The year of the Dragon – Chinese bronze sculpture could be Summer Palace discovery
Publié par Antiques Trade Gazette - The Art Market Weekly
THE YEAR OF THE DRAGON – CHINESE BRONZE SCULPTURE COULD BE SUMMER PALACE DISCOVERY
Did the final days of 2018 provide the year’s greatest discovery? Bidders who pursued a bronze dragon head from €20,000 to €3m at the Drouot in Paris on December 17 certainly thought so.
Speculation after the sale was that the 18in (45cm) high sculpture – consigned by the family of a 19th century French diplomat – was one of the five missing heads from the famous zodiac fountain in the Haiyantang area of the Yuanmingyuan (the Old Summer Palace in Beijing).
The buyer has not been disclosed but Alice Jossaume, expert in charge of the sale at Tessier & Sarrou et Associés, told ATG it had sold in the room to one of three serious competitors. The price with 25% buyer’s premium was €3m (£2.2m).

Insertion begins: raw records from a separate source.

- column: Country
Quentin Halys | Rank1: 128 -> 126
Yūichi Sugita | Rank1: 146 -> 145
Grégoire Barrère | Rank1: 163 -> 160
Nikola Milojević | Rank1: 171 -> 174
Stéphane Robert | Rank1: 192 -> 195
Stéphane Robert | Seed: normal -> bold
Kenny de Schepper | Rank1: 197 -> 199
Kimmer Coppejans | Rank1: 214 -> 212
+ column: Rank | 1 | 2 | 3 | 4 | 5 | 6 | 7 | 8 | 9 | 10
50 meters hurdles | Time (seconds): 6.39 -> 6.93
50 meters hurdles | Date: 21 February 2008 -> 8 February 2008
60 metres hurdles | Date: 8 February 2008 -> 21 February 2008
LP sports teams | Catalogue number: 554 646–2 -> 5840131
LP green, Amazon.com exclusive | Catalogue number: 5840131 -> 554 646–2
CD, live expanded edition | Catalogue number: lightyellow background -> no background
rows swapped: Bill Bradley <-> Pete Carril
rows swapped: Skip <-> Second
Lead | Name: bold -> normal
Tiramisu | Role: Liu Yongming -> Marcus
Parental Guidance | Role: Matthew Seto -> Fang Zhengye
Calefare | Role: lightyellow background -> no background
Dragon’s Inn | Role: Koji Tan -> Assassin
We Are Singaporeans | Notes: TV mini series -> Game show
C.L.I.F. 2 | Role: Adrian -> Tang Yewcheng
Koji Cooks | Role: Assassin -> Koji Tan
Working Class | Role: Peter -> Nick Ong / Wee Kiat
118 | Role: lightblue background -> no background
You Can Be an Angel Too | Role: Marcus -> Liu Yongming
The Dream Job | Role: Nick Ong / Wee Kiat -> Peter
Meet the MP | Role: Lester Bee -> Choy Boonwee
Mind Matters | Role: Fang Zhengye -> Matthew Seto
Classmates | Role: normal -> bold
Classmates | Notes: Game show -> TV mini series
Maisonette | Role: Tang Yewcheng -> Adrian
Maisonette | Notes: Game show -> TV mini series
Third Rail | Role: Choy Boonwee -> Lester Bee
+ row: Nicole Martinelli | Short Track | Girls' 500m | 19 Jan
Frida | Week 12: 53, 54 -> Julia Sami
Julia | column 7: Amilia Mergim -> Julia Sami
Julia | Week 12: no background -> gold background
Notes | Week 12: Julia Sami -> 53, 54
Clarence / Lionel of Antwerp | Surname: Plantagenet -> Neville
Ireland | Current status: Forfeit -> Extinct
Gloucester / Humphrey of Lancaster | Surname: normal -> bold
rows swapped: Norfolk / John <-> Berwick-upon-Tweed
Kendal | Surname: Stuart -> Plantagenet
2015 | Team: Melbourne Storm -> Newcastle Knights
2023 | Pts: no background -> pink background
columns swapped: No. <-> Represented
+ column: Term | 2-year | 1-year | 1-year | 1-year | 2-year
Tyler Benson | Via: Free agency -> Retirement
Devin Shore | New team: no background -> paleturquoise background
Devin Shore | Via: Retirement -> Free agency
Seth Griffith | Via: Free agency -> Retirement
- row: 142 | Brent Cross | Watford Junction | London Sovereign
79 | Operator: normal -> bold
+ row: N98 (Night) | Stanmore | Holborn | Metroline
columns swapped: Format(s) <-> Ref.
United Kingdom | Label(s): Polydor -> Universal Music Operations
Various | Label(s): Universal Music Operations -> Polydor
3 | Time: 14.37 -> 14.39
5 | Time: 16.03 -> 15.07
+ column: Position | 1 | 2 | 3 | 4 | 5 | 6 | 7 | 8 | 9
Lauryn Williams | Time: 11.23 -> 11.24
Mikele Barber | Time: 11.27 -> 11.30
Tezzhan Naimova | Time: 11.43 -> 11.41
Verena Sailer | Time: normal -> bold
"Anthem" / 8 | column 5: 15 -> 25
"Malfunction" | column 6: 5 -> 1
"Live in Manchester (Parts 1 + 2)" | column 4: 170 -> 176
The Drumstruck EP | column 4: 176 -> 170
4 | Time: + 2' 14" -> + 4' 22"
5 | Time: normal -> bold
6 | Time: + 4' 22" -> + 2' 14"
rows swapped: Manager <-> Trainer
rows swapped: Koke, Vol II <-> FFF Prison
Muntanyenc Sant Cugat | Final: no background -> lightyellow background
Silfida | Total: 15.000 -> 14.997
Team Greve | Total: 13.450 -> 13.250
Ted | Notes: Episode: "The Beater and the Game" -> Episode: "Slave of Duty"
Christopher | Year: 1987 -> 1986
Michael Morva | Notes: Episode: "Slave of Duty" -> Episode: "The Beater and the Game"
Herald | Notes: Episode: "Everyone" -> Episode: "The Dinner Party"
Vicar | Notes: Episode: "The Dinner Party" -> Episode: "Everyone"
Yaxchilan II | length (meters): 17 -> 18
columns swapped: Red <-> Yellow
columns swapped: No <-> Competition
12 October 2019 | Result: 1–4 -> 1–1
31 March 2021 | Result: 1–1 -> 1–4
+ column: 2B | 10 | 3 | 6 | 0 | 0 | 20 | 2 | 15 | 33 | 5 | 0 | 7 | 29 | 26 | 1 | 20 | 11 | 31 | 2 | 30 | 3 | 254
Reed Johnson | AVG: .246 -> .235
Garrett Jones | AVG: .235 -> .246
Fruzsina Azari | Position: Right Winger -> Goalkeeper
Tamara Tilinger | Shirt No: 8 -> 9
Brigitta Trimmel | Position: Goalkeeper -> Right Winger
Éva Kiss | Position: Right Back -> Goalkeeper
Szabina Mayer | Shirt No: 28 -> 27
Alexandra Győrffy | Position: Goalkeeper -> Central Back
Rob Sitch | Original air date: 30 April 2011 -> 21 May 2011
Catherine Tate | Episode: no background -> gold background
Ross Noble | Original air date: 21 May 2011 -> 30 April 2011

The fountain heads, designed by the Italian Jesuit Giuseppe Castiglione (1688-1766) for the Qianlong emperor, have assumed a special, and highly sensitive, place in China’s cultural heritage.
Although they amount to just 12 of the estimated million-plus items that were removed after French and British forces sacked the Yuanmingyuan in the final act of the Second Opium War (October 1860), they have become totemic of China’s century of humiliation at the hands of imperial Western powers.